Charles overheard and clearly felt the need to contribute. Aided and abetted by his refreshed scotch, he interjected, “remember when we used to have sweaty sex all the time?”
Bridget’s relaxed demeanor shatters. She looks mortified.
Charles further laments, “and we used to walk around naked all the time!” He’s staring at Bridget intently, she’s looking at the floor.
“Don’t you remember we would have sex and then hang out in the kitchen naked while we had a snack?”
By now everyone in the immediate vicinity is listening and exchanging uncomfortable glances. I think Bridget had just experienced that sensation of sharing something personal when it’s perfectly fine for you to talk about it yourself and on your own terms, but it’s quite a different story for someone else to say it. Particularly when it’s a source of insecurity.
The evening went on, drunken shenanigans ensued (including the defilement of a billiards room), and all had a good time.

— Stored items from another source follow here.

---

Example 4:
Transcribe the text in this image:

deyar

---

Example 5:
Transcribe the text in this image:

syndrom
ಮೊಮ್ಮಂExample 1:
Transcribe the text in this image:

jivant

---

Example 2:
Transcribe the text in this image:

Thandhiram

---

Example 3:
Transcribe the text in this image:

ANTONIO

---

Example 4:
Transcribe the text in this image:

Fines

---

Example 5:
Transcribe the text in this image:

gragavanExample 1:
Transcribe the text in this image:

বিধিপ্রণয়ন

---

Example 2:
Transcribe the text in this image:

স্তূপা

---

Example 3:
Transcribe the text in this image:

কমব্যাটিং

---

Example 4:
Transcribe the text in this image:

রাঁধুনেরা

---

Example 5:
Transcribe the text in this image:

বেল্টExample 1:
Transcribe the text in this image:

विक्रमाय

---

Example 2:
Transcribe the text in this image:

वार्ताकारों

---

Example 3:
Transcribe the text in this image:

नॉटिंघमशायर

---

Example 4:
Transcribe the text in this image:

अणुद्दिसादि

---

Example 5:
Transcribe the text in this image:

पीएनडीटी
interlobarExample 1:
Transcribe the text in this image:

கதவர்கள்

The next evening was the wedding. Our bride was stunning, and the ceremony was at an incredible church over 400 years old, with beautiful stained glass and birds singing in the rafters. The ladies were all fashionably attired (and wearing fascinators!) and the men looked their finest. The groom is an officer in the Royal Navy so there was a lot of formal pomp and circumstance. It was a beautiful day and a touching celebration with a lot of love.
At one point after dinner I was sitting with Bridget and Charles in the bar, taking a break from dancing with the bride. I asked them how their first trip away from their daughter was going. Bridget said she missed her daughter terribly, but it was also good to be away. She paused, and then added, “we were hoping this weekend we would have a lot of sex and return to just being a couple.” Charles then added, “yeah, that didn’t really happen, instead we have just slept! We didn’t realize how much we just needed to sleep.” They both laughed and continued talking about how amazing it was just to sleep non-interrupted, take naps, and sleep in, while I mentally thought how crazy they were for not having sex and felt mentally smug that my sex life was clearly better than theirs. I also remember thinking that if and when I ever had kids, it certainly wasn’t going to affect my sex life.

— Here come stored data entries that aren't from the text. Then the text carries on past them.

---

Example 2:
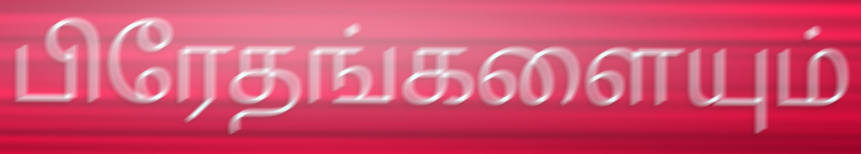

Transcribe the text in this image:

பிரேதங்களையும்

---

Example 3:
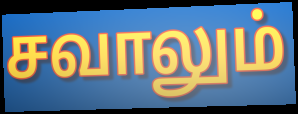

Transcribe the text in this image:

சவாலும்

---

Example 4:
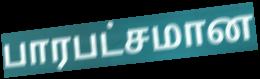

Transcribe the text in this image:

பாரபட்சமான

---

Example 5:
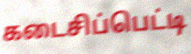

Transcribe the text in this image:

கடைசிப்பெட்டிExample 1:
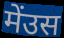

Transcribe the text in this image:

मेंउस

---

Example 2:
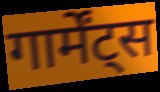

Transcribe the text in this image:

गार्मेंट्स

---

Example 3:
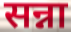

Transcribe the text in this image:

सन्ना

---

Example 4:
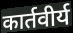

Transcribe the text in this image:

कार्तवीर्य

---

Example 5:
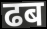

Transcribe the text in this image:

ढबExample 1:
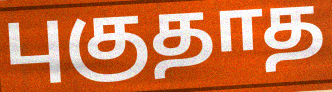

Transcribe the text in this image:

புகுதாத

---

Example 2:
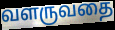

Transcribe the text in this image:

வளருவதை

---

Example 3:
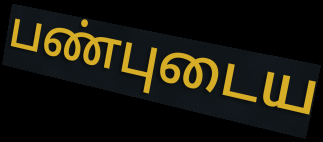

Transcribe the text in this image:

பண்புடைய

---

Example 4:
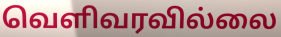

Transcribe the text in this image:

வெளிவரவில்லை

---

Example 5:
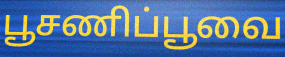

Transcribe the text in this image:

பூசணிப்பூவை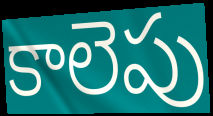
కాలెపు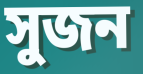
সুজনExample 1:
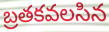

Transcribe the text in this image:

బ్రతకవలసిన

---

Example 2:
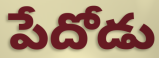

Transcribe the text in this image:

పేదోడు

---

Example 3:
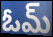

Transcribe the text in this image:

ఓమ్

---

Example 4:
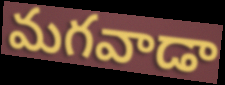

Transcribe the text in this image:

మగవాడా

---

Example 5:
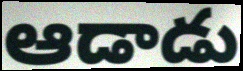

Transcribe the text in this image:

ఆడాడుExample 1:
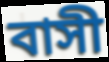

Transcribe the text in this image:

বাসী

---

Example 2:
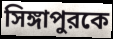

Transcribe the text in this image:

সিঙ্গাপুরকে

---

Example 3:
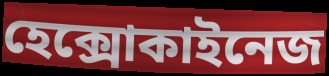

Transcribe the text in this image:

হেক্সোকাইনেজ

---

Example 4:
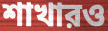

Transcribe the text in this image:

শাখারও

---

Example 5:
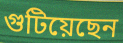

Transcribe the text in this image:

গুটিয়েছেন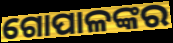
ଗୋପାଳଙ୍କରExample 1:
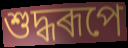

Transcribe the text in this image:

শুদ্ধৰূপে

Oh the things I know now! Dean and I are leaving tomorrow for our first trip away from Bruce. Four days, four nights on a beach, cocktail in hand. I am so excited. I am of course sad to leave Bruce, particularly as weekends are so precious to me since I’m currently working, but I know this is time that Dean and I really need for ourselves. We promised each other when I was pregnant that no matter what, we would take at least one long-weekend a year for ourselves.
We feel we have been waiting for this weekend forever, so the expectations are high. We are imagining yes, a lot of sleep, but also the ability to drink cocktails without any fear of hangovers or responsibility for childcare, and of course, the ability to be physically intimate without the fear of a child waking up, the knowledge of an early morning wake-up call, or countless errands and childcare necessities that seem to get in the way. Basically we’re imagining life before I was pregnant. For four days in paradise. Is this possible, or will the dream be shattered (in a good way), like it was for Bridget and Charles?
We’ll see how it goes. Either way, I have a feeling I’ll be giving Bridget a call when we get back to let her know that I am experiencing just another way that parenthood changes life on levels you never expect and can’t even imagine at earlier points in your life.